Les terrains à l’arrière de la résidence d’André Bluteau et de plusieurs de ses voisins de la rue de la Sentinelle font l’objet d’un litige avec la Ville de Trois-Rivières.

Développement domiciliaire au club de golf les Vieilles Forges: des terrains cédés deux fois?

Trois-Rivières — Une bataille judiciaire semble se dessiner à l’horizon entre la Ville de Trois-Rivières et des citoyens de la rue de la Sentinelle, dont les terrains bordent désormais le futur développement domiciliaire prévu au club de golf les Vieilles Forges. C’est que dans son plan de développement, le promoteur du terrain a cédé à la Ville un terrain de 50 pieds de large à l’arrière de la rue de la Sentinelle en guise de zone tampon. Or, ces terrains auraient déjà été cédés aux propriétaires de la rue de la Sentinelle par contrat notarié il y a plusieurs années.

L’affaire a été portée à l’attention de la Ville au cours des derniers jours par l’envoi de mises en demeure. Au moins deux résidents de cette rue ont déjà fait savoir à la Ville qu’ils comptaient entreprendre des recours judiciaires si la situation n’était pas réglée, et un peu plus d’une dizaine d’autres devraient faire pareil au cours des prochains jours. Selon des citoyens interrogés dans ce secteur, le promoteur du développement domiciliaire devrait lui aussi recevoir les mêmes mises en demeure.

Selon André Bluteau, l’un des résidents de la rue de la Sentinelle, la bande de terrain de 50 pieds de large avait été cédée dès 2010 aux propriétaires, alors que la rue de la Sentinelle était en développement. Lors de l’achat des terrains, une entente pour la cession de cette bande était ainsi signée par contrat et annexée à l’acte notarié. «C’est une entente signée par contrat et enregistrée au bureau gouvernemental. Et la résolution de l’époque signifiait qu’en cas de vente des propriétés, ce droit de propriété était transféré perpétuellement à vie. À aucun moment depuis ce temps, nous n’avons cédé nos droits sur ces terrains», mentionne M. Bluteau.

Ainsi, selon lui, le promoteur a cédé des terrains qui ne lui appartenaient pas à la Ville. Par ailleurs, puisque la Ville a récemment changé l’usage de cette zone tampon dans le processus pour autoriser la mise en place de ce développement domiciliaire, les résidents se retrouvent à avoir un usage extrêmement restreint de ces terrains. «Je ne pourrais pas y installer un garage, un cabanon ou quoi que ce soit d’autre. Autrement dit, j’ai à peu près juste le droit de couper le gazon», mentionne M. Bluteau.

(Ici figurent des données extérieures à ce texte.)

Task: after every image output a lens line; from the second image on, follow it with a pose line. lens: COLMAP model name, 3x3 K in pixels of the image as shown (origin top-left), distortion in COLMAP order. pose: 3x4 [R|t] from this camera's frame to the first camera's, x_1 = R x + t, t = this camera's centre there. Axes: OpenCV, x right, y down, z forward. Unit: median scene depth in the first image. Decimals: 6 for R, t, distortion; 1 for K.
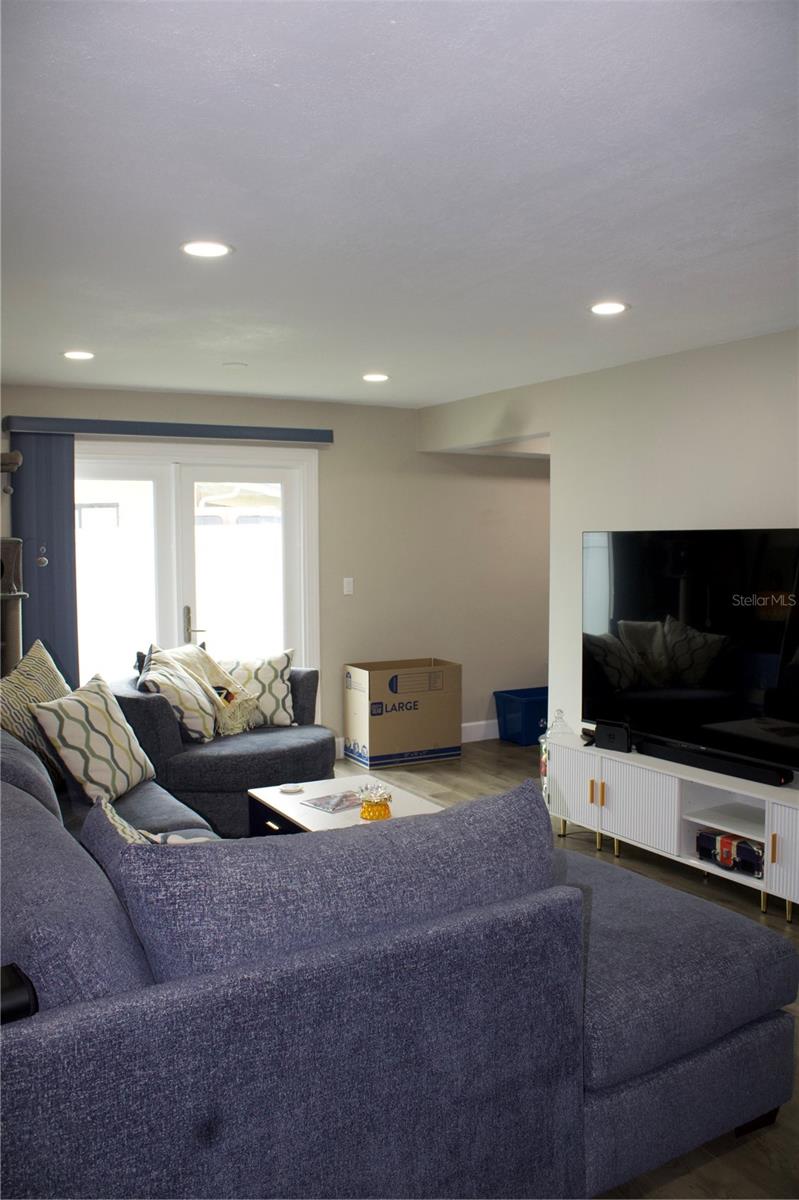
lens RADIAL K [[987.1, 0, 398.2], [0, 987.1, 596.7], [0, 0, 1]] dist [-0.088515, 0.061158]
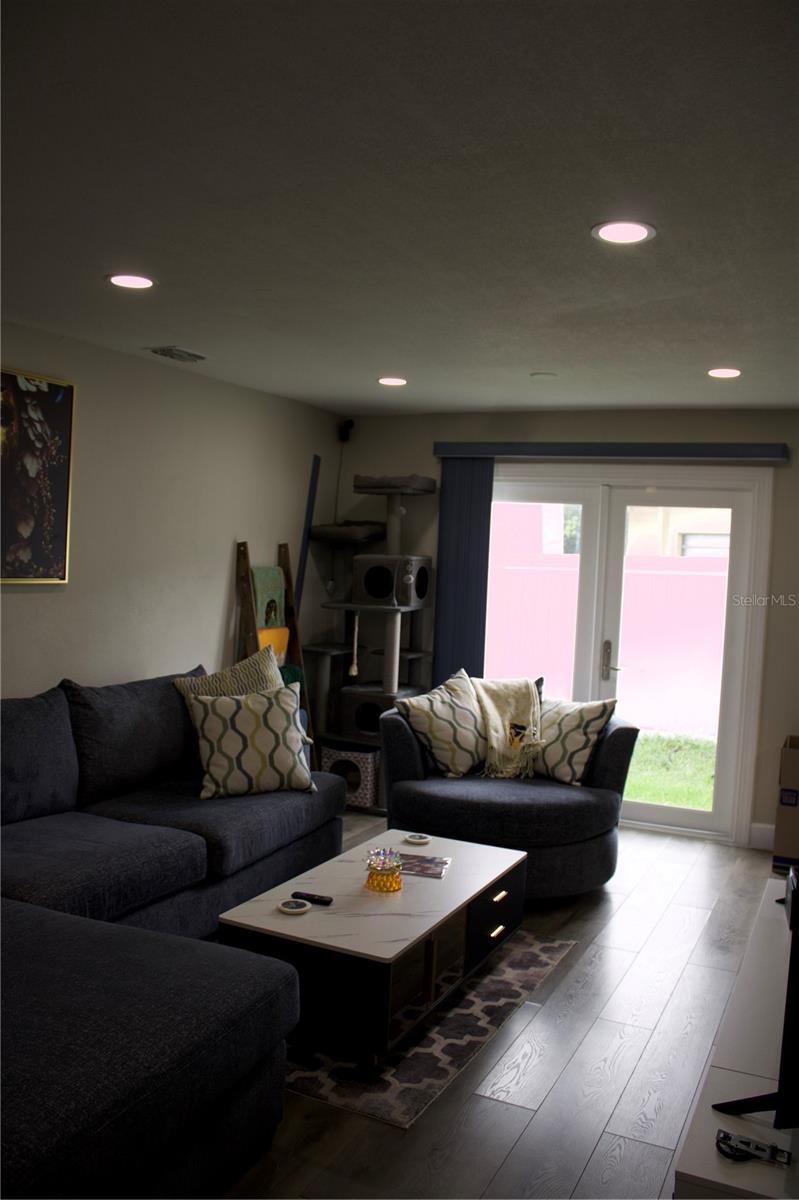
lens RADIAL K [[987.1, 0, 400.0], [0, 987.1, 602.1], [0, 0, 1]] dist [-0.088515, 0.061158]
pose [[0.614285, 0.074694, -0.785541, 0.461368], [-0.096595, 0.995141, 0.019088, -0.030285], [0.783149, 0.064154, 0.618515, 0.330880]]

Dans une mise en demeure envoyée mardi soir, l’avocat de l’un des citoyens, Me Stéphane Roof, indique que ce lot est, aux yeux de son client, litigieux et qu’il fera l’objet d’une réclamation «s’il demeure intact dans le patrimoine de la Ville de Trois-Rivières». La mise en demeure indique par ailleurs que si aucun changement important n’est apporté, la situation fera l’objet d’une contestation judiciaire.

À la Ville de Trois-Rivières, on confirme avoir reçu, en date de jeudi, deux mises en demeure au sujet de cette bande de terrain. Toutefois, on ne peut commenter davantage en raison des procédures judiciaires qui pourraient être intentées. «Nous avons en effet reçu deux mises en demeure, qui seront soumises à notre contentieux pour des fins d’analyse. Nous ne commenterons pas davantage pour ne pas nuire au processus judiciaire», mentionne la responsable des communications à la Ville, Cynthia Simard.

Rappelons que ce nouveau projet domiciliaire sur le site du terrain de golf des Vieilles Forges se soldera, d’ici plusieurs années, par la construction totale de près de 450 nouvelles portes. Le terrain de 40 hectares verra aussi s’aménager des parcs et des pistes piétonnières et cyclables pour relier les espaces verts les uns aux autres. Le conseil municipal a d’ailleurs donné son aval, mardi soir, pour le début officiel de ce développement, alors que les travaux pour l’installation des infrastructures en prévision de l’ouverture des rues a déjà débuté, selon la Ville.